Nos hablábamos con palabras como zhenzhus: redondas, dulzonas y brillantes. Algunas nos las tragábamos enteras, empujadas por la emoción de lo que nos estuviéramos contando pero otras, las que masticábamos con la intención de disfrutarlas más o digerirlas mejor, se nos quedaban pegadas a los dientes toda la tarde. De haberlas escupido, habrían rebotado contra el suelo como pelotas de goma, captando la atención de todos.

—¿Vamos al mercado nocturno?

—夜市 yesssh.

En las semanas previas a la celebración del Año Nuevo Chino el mercado de la calle Dihua se pone a rebosar. Nos divertía aprovechar los apretones de la multitud para rozarnos mientras íbamos picando muestras de las bandejas: galletas de sésamo, mango, piña, almendras. Cada pocos metros girábamos a contramarea y nos echábamos a una de las orillas de aquel río de gente para darnos un beso. Entre los sacos de pescado deshidratado nos preguntábamos qué nos había gustado más de todo lo que habíamos probado. Los besos que nos dábamos a los lados de la calle sabían a verano e invierno, a mango y a guirlache o a las virutas de carne que se espolvorean sobre los bollos. Bajo la atenta mirada de los pececillos de ojos crujientes que llenaban los sacos y junto a unas planchas de calamar que recordaban a las sábanas de nuestra cama de 1,90, roídas y tiesas, nos respondíamos lo mismo, en idiomas distintos e intercambiables, como si antes de desenlazar las lenguas nos hubiéramos dejado la palabra preparada al borde de la garganta: todo, me está gustando todo.

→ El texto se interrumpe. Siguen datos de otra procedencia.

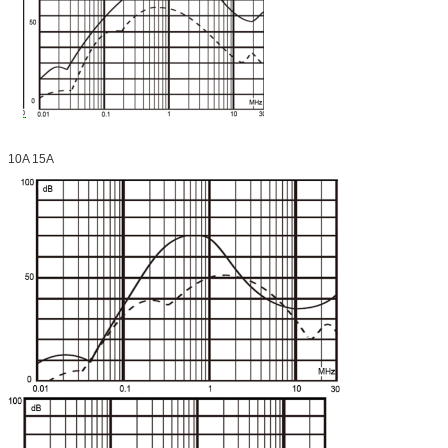
10A 15A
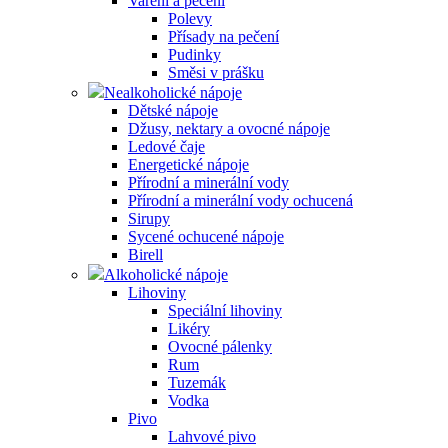
Vaření a pečení
Polevy
Přísady na pečení
Pudinky
Směsi v prášku
Nealkoholické nápoje
Dětské nápoje
Džusy, nektary a ovocné nápoje
Ledové čaje
Energetické nápoje
Přírodní a minerální vody
Přírodní a minerální vody ochucená
Sirupy
Sycené ochucené nápoje
Birell
Alkoholické nápoje
Lihoviny
Speciální lihoviny
Likéry
Ovocné pálenky
Rum
Tuzemák
Vodka
Pivo
Lahvové pivo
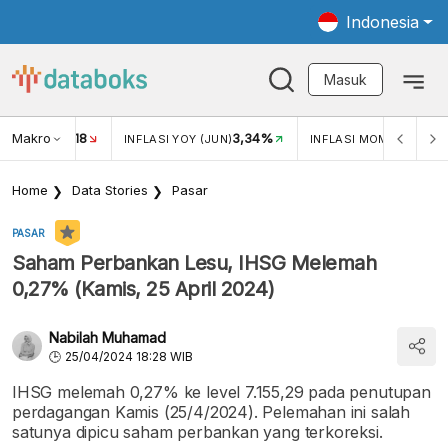
Indonesia
Masuk
Makro
18
3,34%
0,
UKAR USD/IDR
INFLASI YOY (JUN)
INFLASI MOM (JUN)
Home
Data Stories
Pasar
PASAR
Saham Perbankan Lesu, IHSG Melemah
0,27% (Kamis, 25 April 2024)
Nabilah Muhamad
25/04/2024 18:28 WIB
IHSG melemah 0,27% ke level 7.155,29 pada penutupan
perdagangan Kamis (25/4/2024). Pelemahan ini salah
satunya dipicu saham perbankan yang terkoreksi.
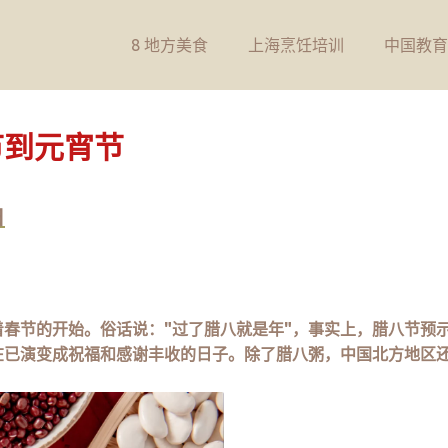
8 地方美食
上海烹饪培训
中国教育
节到元宵节
日
春节的开始。俗话说："过了腊八就是年"，事实上，腊八节预
在已演变成祝福和感谢丰收的日子。除了腊八粥，中国北方地区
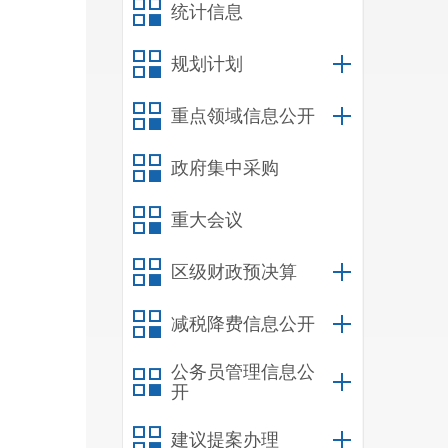
统计信息
规划计划
重点领域信息公开
政府集中采购
重大会议
区级财政预决算
减税降费信息公开
公务员管理信息公
开
建议提案办理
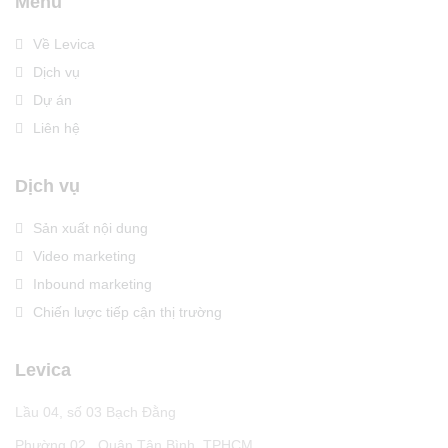
Menu
Về Levica
Dịch vụ
Dự án
Liên hệ
Dịch vụ
Sản xuất nội dung
Video marketing
Inbound marketing
Chiến lược tiếp cận thị trường
Levica
Lầu 04, số 03 Bạch Đằng
Phường 02 , Quận Tân Bình, TPHCM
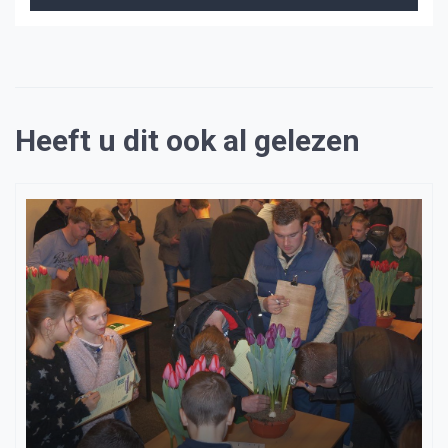
Heeft u dit ook al gelezen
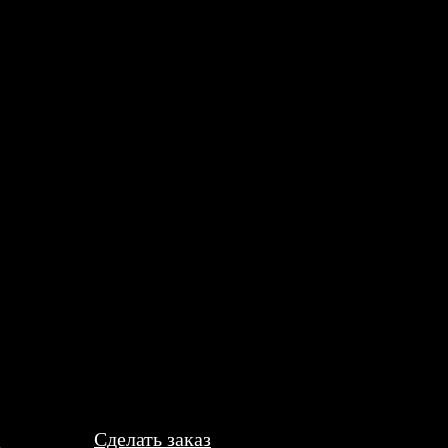
сделали быстро и легко. Чёткие инструкции по оформлению, всё 
ики для мыши. Процесс оформления прост и интуитивен. Пришло 
Сделать заказ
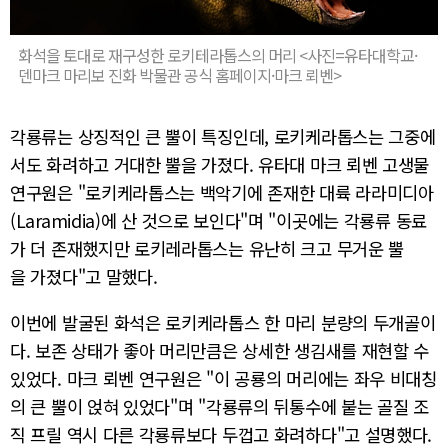
화석을 토대로 재구성한 로키테라톱스의 머리 <사진=유타대학교·
덴마크 마리보 진화 박물관 공식 홈페이지·마크 뢰벤>
각룡류는 상징적인 큰 뿔이 특징인데, 로키케라톱스는 그중에
서도 화려하고 거대한 뿔을 가졌다. 유타대 마크 뢰벤 고생물
연구원은 "로키케라톱스는 백악기에 존재한 대륙 라라미디아
(Laramidia)에 산 것으로 보인다"며 "이곳에는 각룡류 동료
가 더 존재했지만 로키레라톱스는 유난히 크고 무거운 뿔
을 가졌다"고 말했다.
이번에 발굴된 화석은 로키케라톱스 한 마리 분량의 두개골이
다. 보존 상태가 좋아 머리만큼은 상세한 생김새를 재현할 수
있었다. 마크 뢰벤 연구원은 "이 공룡의 머리에는 좌우 비대칭
의 큰 뿔이 얹혀 있었다"며 "각룡류의 뒤통수에 붙는 골질 조
직 프릴 역시 다른 각룡류보다 두껍고 화려하다"고 설명했다.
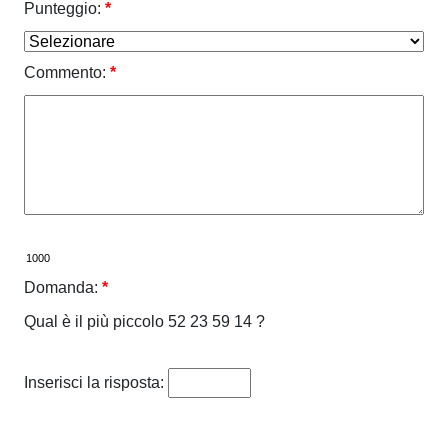
Punteggio:
*
Commento:
*
Domanda:
*
Qual è il più piccolo 52 23 59 14 ?
Inserisci la risposta:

Bajo el rojo navideño de los farolillos de Dihua planeamos pasar el siguiente mes de diciembre en España. Lo hicimos con las palabras que teníamos en la boca, las que nos habíamos puesto el uno al otro en la lengua y las que teníamos pegadas a los dientes. Pero en enero, cuando ya hablábamos de esas navidades en pasado, empezamos a hacerlo con una higiene y una inexactitud que nos era impropia: la cena de Nochebuena, la costumbre de tomar las doce uvas, todo había sido agradable. De repente todo era agradable. El tiempo, el paisaje, y la compañía en España habían sido agradables. A veces, si nos preguntaba algún amigo, nos veíamos obligados a mencionar detalles que no venían a cuento para demostrar que no estábamos narrando el relato de unas vacaciones cualquiera, pero aun así, las palabras, que antes eran rojas, brillantes y crujientes, que habrían rebotado contra el asfalto y se habrían alzado por encima de nuestras cabezas si las pronunciábamos demasiado alto, ahora se derramaban inertes como la baba de un anciano por el resquicio de unas sonrisas educadas. Ahora nuestra cama era enorme, y tan agradable que en verano se nos perdían los pies en los pliegues frescos de las sábanas y nos dormíamos antes de encontrarnos. Aquel invierno descubrimos que con dejar caer el peso del plumón y quedarnos quietos servía para guardar el poco calor que traíamos así que, dejamos de mover los pies para buscarnos.